KUALA LUMPUR, March 19 — Some psoriasis patients get stigmatised at work because people mistakenly think it is infectious, said Nikmatul Azlan, a psoriasis patient.
In a report launch and webinar titled “Psoriasis lifting the burden of stigma and changing lives” organised by the Galen Centre for Health and Social Policy today, Nikmatul told the panel that patients, when diagnosed with psoriasis, take a long time trying to make their family members and colleagues understand their condition.
“We, as patients, normally when we want to explain to family members, it takes time because sometimes it suddenly appears (the psoriasis lesion), starting off with a plaque, scab everything scattered over the office,” Nikmatul said.
“So, patients normally for the beginning, will feel stress. We are also worried. Some of our psoriasis friends face problems at their working environment. Sometimes they will be isolated because people are afraid that their skin problem will be infectious.”
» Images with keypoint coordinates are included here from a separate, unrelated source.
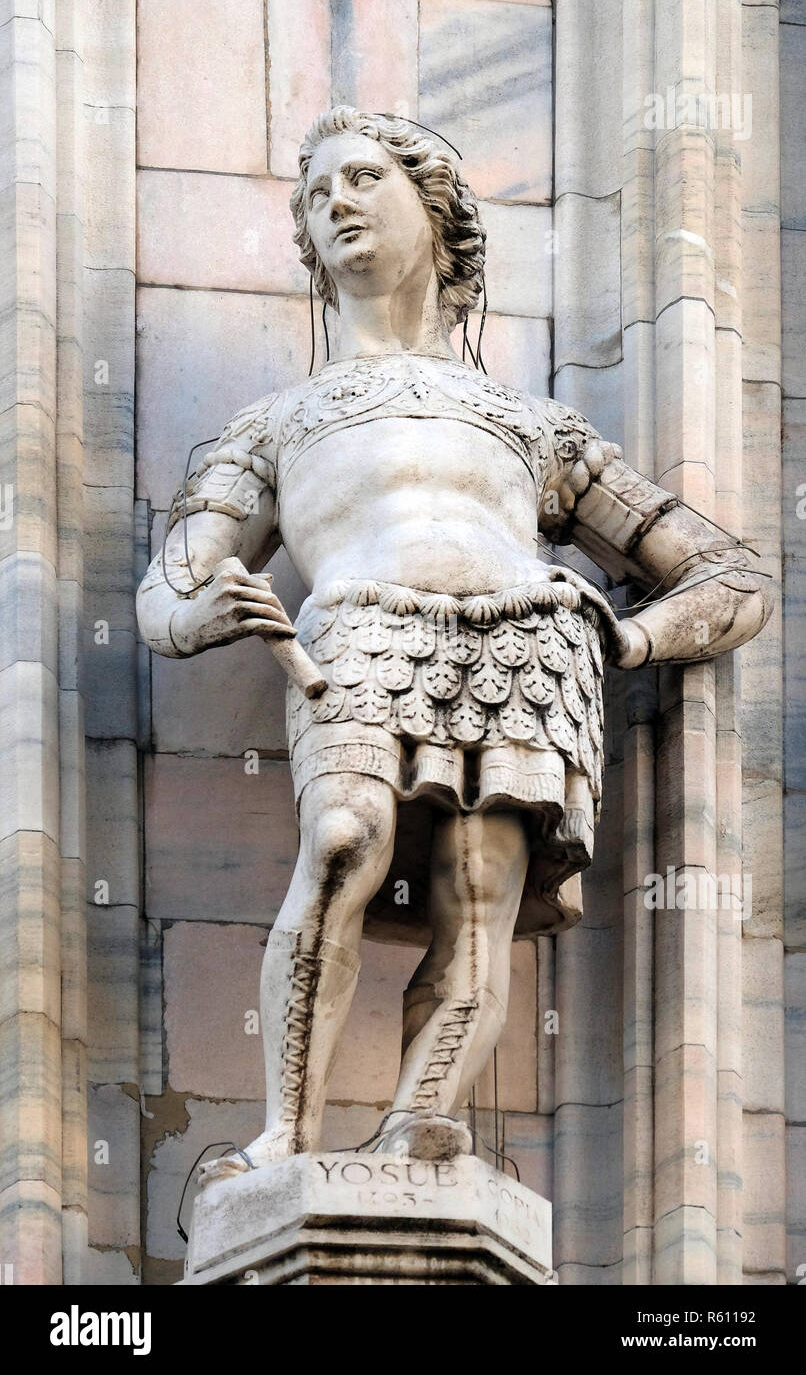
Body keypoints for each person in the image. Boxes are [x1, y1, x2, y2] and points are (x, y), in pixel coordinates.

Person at [136, 108, 772, 1177]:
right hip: (358, 632)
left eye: (359, 177)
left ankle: (414, 1128)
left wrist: (627, 638)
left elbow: (732, 575)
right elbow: (169, 585)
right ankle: (283, 1136)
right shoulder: (274, 423)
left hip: (529, 649)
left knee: (480, 894)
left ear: (433, 209)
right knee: (343, 841)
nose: (332, 201)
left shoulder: (533, 425)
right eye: (312, 194)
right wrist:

Consultant clinical dermatologist Dr Moonyza Akmal, during the panel discussion, stressed that awareness of psoriasis as a non-infectious disease has improved, but it can be better. Psoriasis is an auto-immune and a chronic inflammatory skin disease.
Patients who have psoriasis lesions on their face or hands face further stigma, including during handshaking.
“So, the stigma is still there. More awareness and educating the people is actually important to help the current situation,” Dr Moonyza said.
Research officer from the Galen Centre, Winnie Ong, said one in three psoriasis patients from the psoriasis registry reported that their condition has impacted their quality of life.
“When it involves sensitive areas like face, hands, or being involved in older age or someone who has higher levels of depression anxiety or stress, all of these lead to a lower quality of life as a direct consequence of a disease that may not be well managed,” Ong said.
“Disturbingly, people living with psoriasis are more likely to have depression and attempt or contemplate suicide.”
During the launch, psoriasis patient Nikmatul also highlighted how during the Movement Control Order (MCO), psoriasis patients face emotional distress due to the lockdown as they are not able to go out.
Sofia Lovi from the Psoriasis Association of Malaysia said that there were two patients who approached her association, asking how they can replenish their medications since interstate travel was banned. Despite the government lifting the MCO, interstate travel remains prohibited.
“Number one, you have to go to the police station and get permission. Already, you are suffering from the condition, you are going through the pain. What more you have to go to the police station, queue up there, travel,” Sofia said.
She said that that process itself can cause a lot of frustration among patients. Hence, the association advised patients to get their medications replenished at nearby hospitals instead.
Meanwhile, Malaysian Dermatology Association president Dr Noor Zalmy Azizan told the panel that the budget for biologics — a targeted treatment for psoriasis that benefit most patients — is usually given on an adhoc basis in government hospitals.
“Let’s say we have extra money in December…It’s not a proper dedicated budget,” Dr Noor Zalmy said.
The dermatologist, however, said before the Covid-19 pandemic, RM1 million was actually allocated for biologics, but things changed after Covid-19.
On the other hand, insurance companies also don’t cover the cost of biologics treatment at private hospitals. Biologics can cost patients RM50,000 to RM60,000 per year, depending on the type of drugs.
Hence, Dr Noor Zalmy pointed out that one way of moving forward for patient advocacy for psoriasis patients is through a joint effort by all psoriasis support groups and dermatology associations.